Print Friendly and PDF

Avlar mı Balığı

Bunlarada Bakarsınız


191





7+7=14





Ey kefere o ığrıb avlar mı bu balığı
Yanlış haber söylemiş size viren salıgı





Yer ile göğe sığmayan bir iğrıbe sıgar mı
Karnı içiyken anun deryâların yatağı





Ver ile gök arası dolar dahi taşardı
Eğer zahir olaydı cihâna bir tırnağı





Yer götüren sarı öküz ondörtyüzbin yaşında





Andan dahi büyüktür bu balığın kulağı





Ne denlü vasf edersem binde biri degildir
Zîra bunun alnıdır levh u kalem durağı





Merkezi de belirsiz zahir küçük noktadır
Arş ile kürsî anın gıdâsının çanağı





Bu Mısrî’nin sureti aldar bu halkı velî
Manîde her bir kılı bu dünyânın kâf dağı





Ey kefere o ığrıb[1] avlar mı bu balığı
Yanlış haber söylemiş size viren salıgı





Ey kâfirler o büyük ağ avlar mı bu balığı
Yanlış haber söylemiş size haber veren





Niyâzî-i Mısrî, Ahmed Bican (hyt: 1466) kaddese’llâhü sırrahu’l azîzin Dürr-i Meknun [2] isimli eserinden mülhem[3] olarak bu ilahiyi yazdığı görülmektedir. Bu balık meselesi ehlullah katında konuşulan mesellerden olduğu muhakkak ki Şemsi Tebrizi kaddese’llâhü sırrahu’l azîz dahi bu mesel üzerine Makalat da bahis açmıştır.

▸ Alıştırma: Balık ilahisine göre yeri taşıyan sarı öküz kaç yaşında? Sonraki satırların bu metinle bir ilgisi yok.

▸ Veri Parçası:
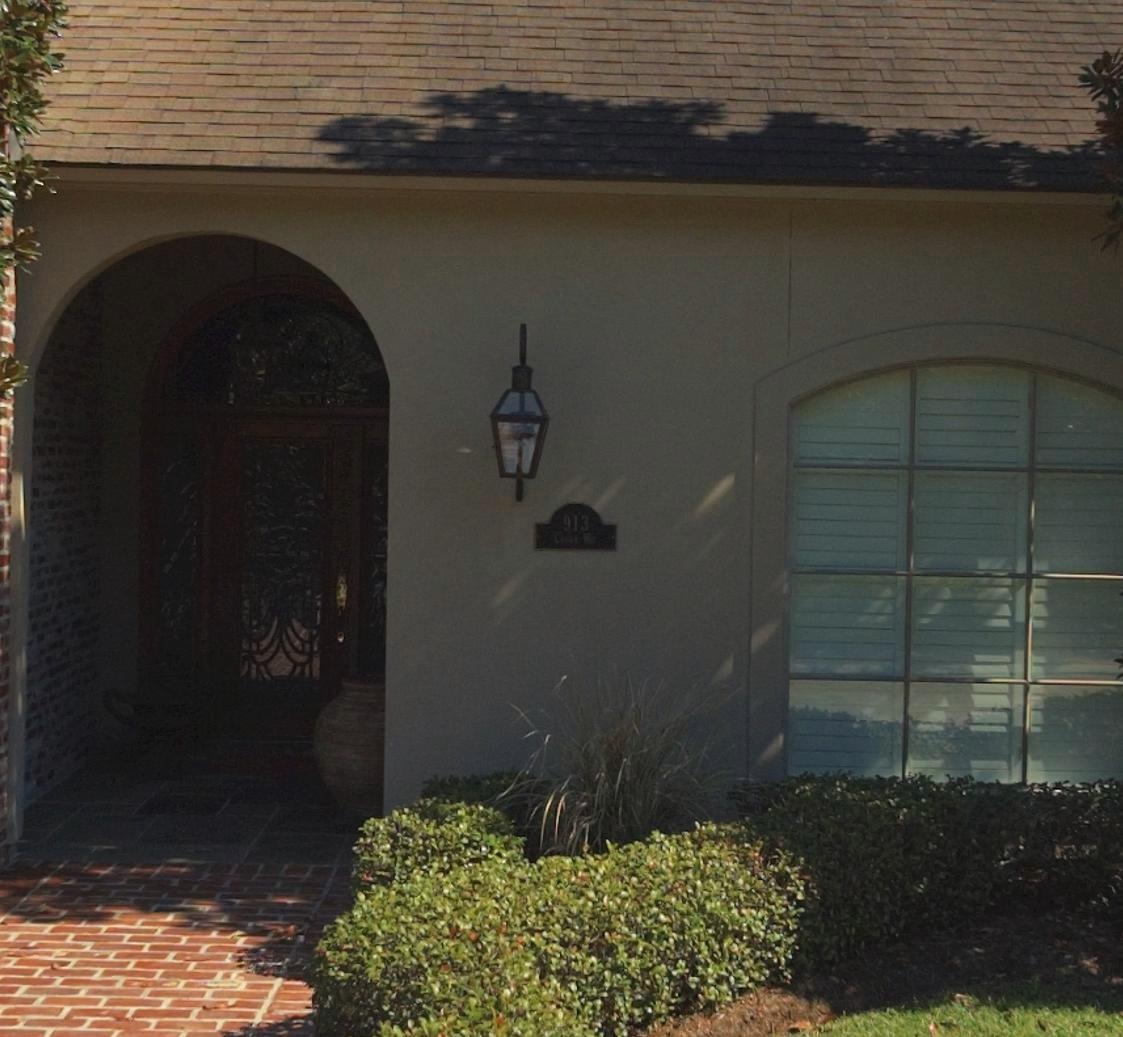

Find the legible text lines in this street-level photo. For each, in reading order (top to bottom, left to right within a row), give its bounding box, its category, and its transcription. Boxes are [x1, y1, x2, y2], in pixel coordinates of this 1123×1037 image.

[560, 513, 592, 534] StreetNumber: 913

▸ Yanıt: On dört yüz bin yaşında.